Je me souviens de Jean-Louis disant dans les écuries, alors qu'on lui apprenait la grève de la faim de Coluche, «Coluche fait la grève de la faim? Mais non, il est au régime», je me souviens de la façon dont j'ai appris l'élection de Mitterrand, assise sur un seau dans le hangar à bateau après une régate, attendant que mes parents viennent me chercher, je me souviens de la mort de Coluche, de la rumeur qui a couru (était-ce vraiment un accident?) et du disque de Renaud. Souvent je me dis qu'il manque aujourd'hui un œil aussi vif, un esprit aussi prompt à saisir et saisir l'essence d'une situation. Je me demande ce qu'il l'aurait pensé des émeutes de 2005 ou d' Entre les murs, par exemple. Il ne faisait pas spécialement dans le politiquement correct. En tout cas, il se serait bien moqué des "cinq fruits et légumes par jour" sous la pub Coca zéro imitant James Bond, et ça m'aurait fait du bien. Personnellement, il me manque davantage que Philippe Muray.

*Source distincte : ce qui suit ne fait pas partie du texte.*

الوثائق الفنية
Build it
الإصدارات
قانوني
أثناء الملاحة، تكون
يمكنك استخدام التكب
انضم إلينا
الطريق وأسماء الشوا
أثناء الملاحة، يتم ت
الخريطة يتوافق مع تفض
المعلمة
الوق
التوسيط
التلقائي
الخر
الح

En regardant le film, l'accueil que les petites gens dans les villes touchées par le chômage (1,5 million de chômeurs, c'était effrayant et ça fait rêver) réservait à Coluche, je me dis qu'il ne faut pas chercher loin ceux qui ont voté Le Pen en 2002: on ne peut pas éternellement désespérer et Billancourt, et Longwy, et Saint-Etienne, et...
Coluche, Le Pen, Bayrou : le système est à la recherche d'une possibilité de fonctionner autrement, mais il est trop bien verrouillé. Est-ce un bien, est-ce un mal?

Le film se termine sur une allusion aux Restos du cœur. Quelques minutes avant, je venais de dire à H.: «J'ai beau savoir que c'est injuste, pour moi Mitterrand, c'est l'apparition des SDF». (Ç'avait été l'un de mes étonnements de retour du Maroc à huit ans: il n'y avait pas de mendiants. Etaient-ils enfermés? Dix ans plus tard, j'avais ma réponse.)